Film studios feared him as much as they respected his skills. They didn't trust him. He was known to try to take over a production, asking why you'd put a camera there, why you'd do a scene that way. His directing efforts after Ambersons consist of the awesome TOUCH OF EVIL, Kafka's The Trial , a film with his wife Rita Hayworth (who he praises) The Lady of Shanghai and attempting to make more great Shakespearean films with CHIMES AT MIDNIGHT considered his greatest film post-Kane. (It has no distributer to this day, still in limbo). Clearly he suffered the same fate as Erich von Stroheim, but he had light years more talent than Stroheim, and he actually said he has no regrets over what studios did to him but was disturbed by what they did to directors like Stroheim!. Hollywood basically made Orson into a shadow of his former self, a buffoon, acting in projects he should never have been near: Catch-22, The Muppet Movie, commercials for beef, etc... His main problem (possibly his only problem) was money. Studios demand that your film make money. It's the film business, after all. You want to keep working? Be involved in a film that is financially successful, that hopefully has staying power. Orson's films had staying power, but they hardly made a dime. But he says in voiceover that he was very lucky, and had no real regrets. He died at his writing desk of a heart attack in 1985. He said his body should be cremated, so that he can give something back to this world after taking so much. It was interesting seeing his last interview on camera, hours before he died. His mind was still sharp and witty. He's buried in Spain.

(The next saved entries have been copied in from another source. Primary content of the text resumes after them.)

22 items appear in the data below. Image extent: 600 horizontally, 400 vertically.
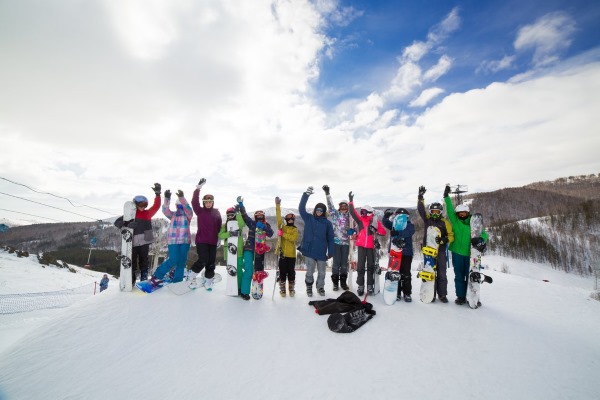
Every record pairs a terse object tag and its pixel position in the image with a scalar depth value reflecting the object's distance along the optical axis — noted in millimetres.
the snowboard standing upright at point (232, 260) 6332
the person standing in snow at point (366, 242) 6449
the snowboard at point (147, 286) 6245
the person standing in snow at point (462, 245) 5902
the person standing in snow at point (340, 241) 6719
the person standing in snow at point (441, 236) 6059
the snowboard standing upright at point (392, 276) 5879
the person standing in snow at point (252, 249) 6273
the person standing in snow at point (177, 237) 6504
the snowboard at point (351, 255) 6805
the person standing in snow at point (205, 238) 6504
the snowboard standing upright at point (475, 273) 5750
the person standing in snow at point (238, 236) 6418
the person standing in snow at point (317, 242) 6457
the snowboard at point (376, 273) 6551
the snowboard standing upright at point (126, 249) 6418
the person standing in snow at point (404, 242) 6185
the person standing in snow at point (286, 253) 6363
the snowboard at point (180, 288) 6207
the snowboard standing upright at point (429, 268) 5957
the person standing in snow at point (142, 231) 6664
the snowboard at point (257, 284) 6283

One important thing I learned while watching this is that the film business is cut-throat, and genius is not valued. Then or now.

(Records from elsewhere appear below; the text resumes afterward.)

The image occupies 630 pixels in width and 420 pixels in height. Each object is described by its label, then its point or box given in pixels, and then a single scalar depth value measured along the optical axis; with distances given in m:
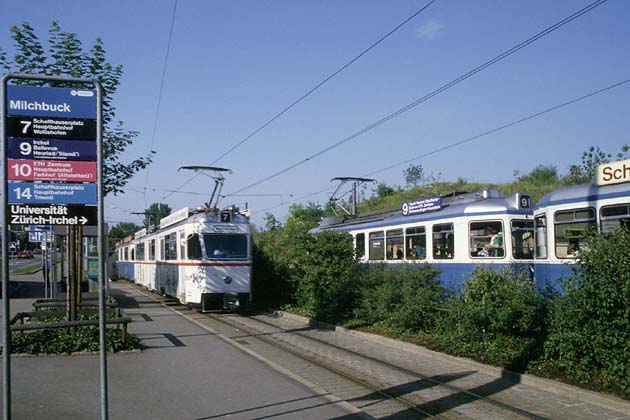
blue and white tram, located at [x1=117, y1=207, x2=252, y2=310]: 19.91
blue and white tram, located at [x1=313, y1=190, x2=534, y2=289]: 15.36
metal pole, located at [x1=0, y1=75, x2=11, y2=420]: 5.26
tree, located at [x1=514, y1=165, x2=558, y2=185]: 61.38
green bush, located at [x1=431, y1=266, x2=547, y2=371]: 11.23
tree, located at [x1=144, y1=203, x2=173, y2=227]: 105.90
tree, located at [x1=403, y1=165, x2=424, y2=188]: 74.18
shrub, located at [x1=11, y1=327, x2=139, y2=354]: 11.46
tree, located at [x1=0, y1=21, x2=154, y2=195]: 12.84
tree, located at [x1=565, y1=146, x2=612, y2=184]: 37.69
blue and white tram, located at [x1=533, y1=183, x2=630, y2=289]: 11.25
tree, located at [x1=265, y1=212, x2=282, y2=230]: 53.76
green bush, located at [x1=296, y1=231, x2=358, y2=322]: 19.31
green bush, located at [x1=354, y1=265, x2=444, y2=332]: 14.36
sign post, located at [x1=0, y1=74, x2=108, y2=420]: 5.94
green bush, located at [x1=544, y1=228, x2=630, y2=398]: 8.49
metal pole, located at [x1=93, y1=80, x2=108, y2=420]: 5.62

Great artists will still be shunned, great works of art will still go lost and forgotten or simply unwanted. Hollywood knew what they were doing to Orson, and they didn't care. The FBI was on his ass from the day Kane was released until he died. J. Edgar Hoover was friends with William Randolph Hearst, and they were affronted by this Genius. I say fuck 'em. Hoover was a cross-dressing moron, and Hearst was a soulless animal. Orson Welles was the first punk filmmaker. He was 40 years ahead of everybody. And he took it in stride. He decided to LIVE in the face of such amateurs. And I love him just as much as Stanley Kubrick. Kubrick is mentioned in this doc, that he had unfinished films too, but he never had film in the can with them. Orson did. And we see clips from all of it. The man is important. Possibly the most important film Icon of the 20th Century. But that's open for debate. His films are touchtones, that's for sure.
Johann
07-13-2015, 11:18 AM
All of Orson's lost films are discussed, but not in any great depth. Don Quioxte is the big one- it was wild to see even the miniscule footage left from that film. We get a glimpse of what might have been. What's glaring is lesser men ran roughshod over him. That's a fact. Orson is a towering figure. He was treated like a piece of meat, a commodity, even as comic relief- see Billy Crystal and John Candy making fun of Orson in a comedy clip.
These fuckers can't sniff his director's chair. And historically they all look like fucking idiots. Orson has the last laugh.